Yeah you NEVER see bucks! Just think what you could have done with a bow!!!


----------



## bullybabe (Mar 2, 2006)

Funny thing is my husband has one right in the closet...lol. NO liscense though.


----------



## MY MIKADO (Apr 7, 2006)

They are so pretty! 

Monday night coming home from dog class was terrible. We must of seen 40-50 deer along the road. It is so dark up here by 7:00pm it is hard to see them. I have to come home tonight from wrk at 10:00 it takes about an hour cause of all the deer.


----------



## BedlamBully (Jun 6, 2008)

Just put in for a Doe tag OFK! lol

I get deer in the field behind the house all the time. I think the dogs deter them from actually coming in the yard.


----------



## OldFortKennels (Mar 10, 2006)

Oh I got some, and Saturday morning will find me high in a tree just waiting to cash it in!


----------



## chic4pits (Aug 25, 2008)

aww.those are so pretty i love deer..yummy for the tummy, my dad got a doe this past weekend. 
and i say let luke get him a deer! he wouldn't know what to do he'd be having so much fun! *laughs* he'd be a really proud boy tho!


----------



## bullybabe (Mar 2, 2006)

MY MIKADO said:


> They are so pretty!
> 
> Monday night coming home from dog class was terrible. We must of seen 40-50 deer along the road. It is so dark up here by 7:00pm it is hard to see them. I have to come home tonight from wrk at 10:00 it takes about an hour cause of all the deer.

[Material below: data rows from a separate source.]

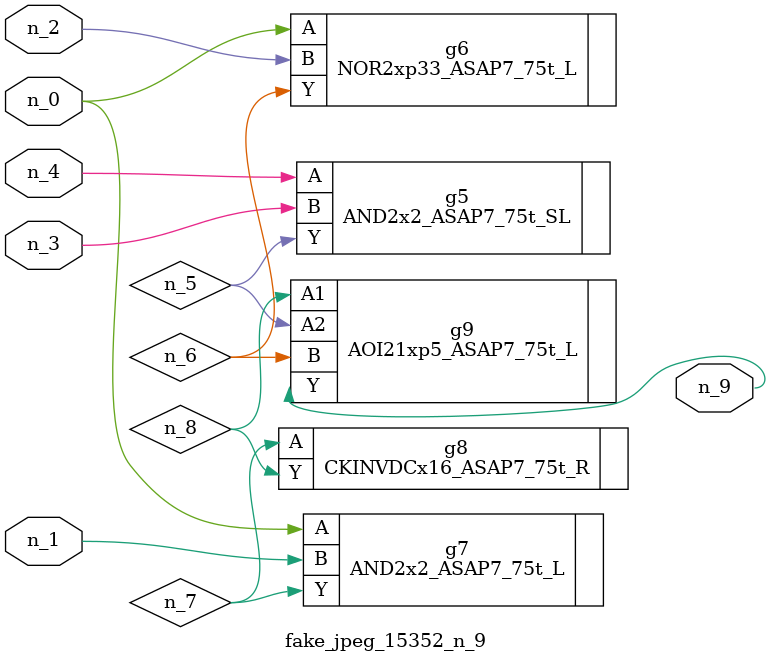
<source format=v>
module fake_jpeg_15352_n_9 (n_3, n_2, n_1, n_0, n_4, n_9);

input n_3;
input n_2;
input n_1;
input n_0;
input n_4;

output n_9;

wire n_8;
wire n_6;
wire n_5;
wire n_7;

AND2x2_ASAP7_75t_SL g5 ( 
.A(n_4),
.B(n_3),
.Y(n_5)
);

NOR2xp33_ASAP7_75t_L g6 ( 
.A(n_0),
.B(n_2),
.Y(n_6)
);

AND2x2_ASAP7_75t_L g7 ( 
.A(n_0),
.B(n_1),
.Y(n_7)
);

CKINVDCx16_ASAP7_75t_R g8 ( 
.A(n_7),
.Y(n_8)
);

AOI21xp5_ASAP7_75t_L g9 ( 
.A1(n_8),
.A2(n_5),
.B(n_6),
.Y(n_9)
);


endmodule
</source>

I have seen alot as well. They have no place to go. I come home late at night too, working in retail and all and I always see them on the edge of the woods.


----------



## chic4pits (Aug 25, 2008)

isn't that so sad ...our animals have no where to go anymore, and they wonder why there have been so many things going on with the animals attacking ppl and stuff like that..what do they expcet..their leveling thier homes..where are they to go? that's why i love the country...everything is where it should be. its just sad, that hurts my heart..


----------



## bahamutt99 (May 14, 2008)

I am craving venison so bad. Yum.


----------



## Coletrain (Oct 26, 2008)

I read the title of this post and was scared to click on it. Having 7 dogs and knowing what is in my yard...well you know.....


----------



## MetalGirl30 (Apr 15, 2008)

They would look nicer wrapped up in my freezer!!!


----------



## egarciaz79 (Nov 4, 2008)

wow over here in texas i c those a lot ...


----------



## maggiesmommie (Jul 17, 2007)

We have little white tailed deers down here called Key Deers...how original...lol

I was feeding one (which is illegal) and now him and his buddies come every day


----------